_REQUIREMENT_: Every line in the data below from the one containing "left hip: (189, 248)" down to the one containing "right back paw: (270, 284)", both included, must be retyped exactly; no other line is to appear.

_DATA RECORDS_:
%%

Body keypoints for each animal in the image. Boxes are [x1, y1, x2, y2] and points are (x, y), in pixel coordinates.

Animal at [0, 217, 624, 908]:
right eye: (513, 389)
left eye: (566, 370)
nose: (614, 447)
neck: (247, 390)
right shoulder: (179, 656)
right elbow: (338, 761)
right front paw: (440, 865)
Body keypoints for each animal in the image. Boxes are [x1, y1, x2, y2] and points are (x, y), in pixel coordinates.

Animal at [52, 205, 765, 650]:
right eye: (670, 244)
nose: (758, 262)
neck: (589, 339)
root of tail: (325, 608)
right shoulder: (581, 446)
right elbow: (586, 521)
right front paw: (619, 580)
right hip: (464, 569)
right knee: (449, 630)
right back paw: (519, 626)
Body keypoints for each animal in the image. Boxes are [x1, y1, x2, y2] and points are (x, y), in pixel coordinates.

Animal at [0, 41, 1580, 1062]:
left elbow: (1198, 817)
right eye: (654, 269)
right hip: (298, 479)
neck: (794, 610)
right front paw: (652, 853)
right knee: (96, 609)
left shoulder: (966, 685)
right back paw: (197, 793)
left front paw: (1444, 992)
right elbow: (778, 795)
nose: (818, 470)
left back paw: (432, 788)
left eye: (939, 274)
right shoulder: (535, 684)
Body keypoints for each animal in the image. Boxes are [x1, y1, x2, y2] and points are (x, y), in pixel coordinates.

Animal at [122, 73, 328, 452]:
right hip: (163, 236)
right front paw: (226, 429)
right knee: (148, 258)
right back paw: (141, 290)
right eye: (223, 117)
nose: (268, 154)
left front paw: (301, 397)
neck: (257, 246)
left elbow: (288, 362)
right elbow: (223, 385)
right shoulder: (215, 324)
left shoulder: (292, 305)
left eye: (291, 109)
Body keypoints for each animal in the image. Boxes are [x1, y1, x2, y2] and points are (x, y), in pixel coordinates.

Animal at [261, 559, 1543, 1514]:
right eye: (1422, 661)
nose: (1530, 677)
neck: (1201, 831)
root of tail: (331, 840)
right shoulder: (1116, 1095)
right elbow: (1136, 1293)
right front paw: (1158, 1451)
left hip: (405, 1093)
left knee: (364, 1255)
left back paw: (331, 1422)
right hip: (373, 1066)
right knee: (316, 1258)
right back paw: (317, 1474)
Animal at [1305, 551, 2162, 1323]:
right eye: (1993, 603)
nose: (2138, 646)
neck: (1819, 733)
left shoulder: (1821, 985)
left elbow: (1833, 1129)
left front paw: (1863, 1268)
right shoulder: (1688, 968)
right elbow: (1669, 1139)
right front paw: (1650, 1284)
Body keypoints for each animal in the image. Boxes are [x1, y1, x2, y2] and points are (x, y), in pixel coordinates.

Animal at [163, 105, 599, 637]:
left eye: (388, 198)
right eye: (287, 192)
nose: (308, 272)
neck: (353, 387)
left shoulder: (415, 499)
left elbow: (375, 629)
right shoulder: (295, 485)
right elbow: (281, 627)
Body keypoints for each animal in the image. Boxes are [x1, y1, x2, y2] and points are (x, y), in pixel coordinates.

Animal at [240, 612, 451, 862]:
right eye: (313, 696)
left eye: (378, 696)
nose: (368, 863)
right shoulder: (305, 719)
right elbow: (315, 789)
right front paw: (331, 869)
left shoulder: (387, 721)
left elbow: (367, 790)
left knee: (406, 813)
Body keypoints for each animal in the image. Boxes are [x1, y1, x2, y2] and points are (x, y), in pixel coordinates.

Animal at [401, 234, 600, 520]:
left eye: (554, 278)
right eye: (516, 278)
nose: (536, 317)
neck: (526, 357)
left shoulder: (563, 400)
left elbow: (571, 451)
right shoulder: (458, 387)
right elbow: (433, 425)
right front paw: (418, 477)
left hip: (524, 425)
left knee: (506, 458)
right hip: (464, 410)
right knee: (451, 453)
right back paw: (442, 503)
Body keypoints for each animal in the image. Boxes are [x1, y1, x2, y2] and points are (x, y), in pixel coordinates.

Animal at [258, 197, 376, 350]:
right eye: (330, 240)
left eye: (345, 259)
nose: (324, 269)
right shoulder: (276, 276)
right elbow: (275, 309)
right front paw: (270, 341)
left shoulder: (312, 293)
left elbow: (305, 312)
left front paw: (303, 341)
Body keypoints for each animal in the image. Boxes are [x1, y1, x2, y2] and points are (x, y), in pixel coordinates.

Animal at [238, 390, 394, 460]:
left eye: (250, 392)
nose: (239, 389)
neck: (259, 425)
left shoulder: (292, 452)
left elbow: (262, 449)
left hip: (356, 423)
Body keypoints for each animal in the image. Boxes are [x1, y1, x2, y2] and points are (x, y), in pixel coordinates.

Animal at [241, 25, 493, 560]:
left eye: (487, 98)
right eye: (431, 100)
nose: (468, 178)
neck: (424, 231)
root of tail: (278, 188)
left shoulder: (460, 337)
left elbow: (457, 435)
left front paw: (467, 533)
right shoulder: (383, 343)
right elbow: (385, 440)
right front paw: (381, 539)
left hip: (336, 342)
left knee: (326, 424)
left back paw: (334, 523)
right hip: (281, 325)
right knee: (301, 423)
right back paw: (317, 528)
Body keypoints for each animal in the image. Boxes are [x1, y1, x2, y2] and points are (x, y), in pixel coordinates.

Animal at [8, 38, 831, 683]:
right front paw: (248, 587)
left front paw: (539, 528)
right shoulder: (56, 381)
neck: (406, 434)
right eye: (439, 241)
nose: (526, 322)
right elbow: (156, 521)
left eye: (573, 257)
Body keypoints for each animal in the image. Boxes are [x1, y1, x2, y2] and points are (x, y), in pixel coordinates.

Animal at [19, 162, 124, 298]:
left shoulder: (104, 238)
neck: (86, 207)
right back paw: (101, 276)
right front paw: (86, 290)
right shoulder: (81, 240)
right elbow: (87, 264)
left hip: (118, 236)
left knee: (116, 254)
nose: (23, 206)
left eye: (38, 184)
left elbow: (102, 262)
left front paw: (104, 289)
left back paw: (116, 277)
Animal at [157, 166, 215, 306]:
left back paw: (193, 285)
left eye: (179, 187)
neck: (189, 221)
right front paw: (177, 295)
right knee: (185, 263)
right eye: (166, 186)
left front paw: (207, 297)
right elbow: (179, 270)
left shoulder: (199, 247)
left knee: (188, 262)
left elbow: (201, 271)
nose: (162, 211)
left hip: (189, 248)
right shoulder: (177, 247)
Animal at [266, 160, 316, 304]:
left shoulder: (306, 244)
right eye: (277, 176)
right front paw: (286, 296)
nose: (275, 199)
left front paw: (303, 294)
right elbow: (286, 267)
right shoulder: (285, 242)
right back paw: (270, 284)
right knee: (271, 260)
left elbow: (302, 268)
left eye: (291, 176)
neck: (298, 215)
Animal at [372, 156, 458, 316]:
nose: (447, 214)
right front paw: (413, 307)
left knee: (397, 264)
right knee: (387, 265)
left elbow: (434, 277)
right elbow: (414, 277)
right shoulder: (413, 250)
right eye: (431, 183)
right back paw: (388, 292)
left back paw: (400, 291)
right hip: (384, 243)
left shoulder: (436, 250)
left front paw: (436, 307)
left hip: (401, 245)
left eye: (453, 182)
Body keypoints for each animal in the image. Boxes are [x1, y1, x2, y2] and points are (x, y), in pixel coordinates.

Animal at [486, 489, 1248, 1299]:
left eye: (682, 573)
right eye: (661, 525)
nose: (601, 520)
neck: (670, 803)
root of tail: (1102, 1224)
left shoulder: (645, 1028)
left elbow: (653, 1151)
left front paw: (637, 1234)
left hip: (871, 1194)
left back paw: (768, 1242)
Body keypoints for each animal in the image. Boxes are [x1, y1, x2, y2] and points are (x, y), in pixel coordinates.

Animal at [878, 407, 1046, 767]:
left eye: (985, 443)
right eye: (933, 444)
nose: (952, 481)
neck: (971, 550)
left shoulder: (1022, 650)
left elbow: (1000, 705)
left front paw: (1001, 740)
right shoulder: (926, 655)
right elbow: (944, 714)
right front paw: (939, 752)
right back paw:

%%

_EXERCISE SOLUTION_:
left hip: (189, 248)
right shoulder: (177, 247)
Animal at [266, 160, 316, 304]:
left shoulder: (306, 244)
right eye: (277, 176)
right front paw: (286, 296)
nose: (275, 199)
left front paw: (303, 294)
right elbow: (286, 267)
right shoulder: (285, 242)
right back paw: (270, 284)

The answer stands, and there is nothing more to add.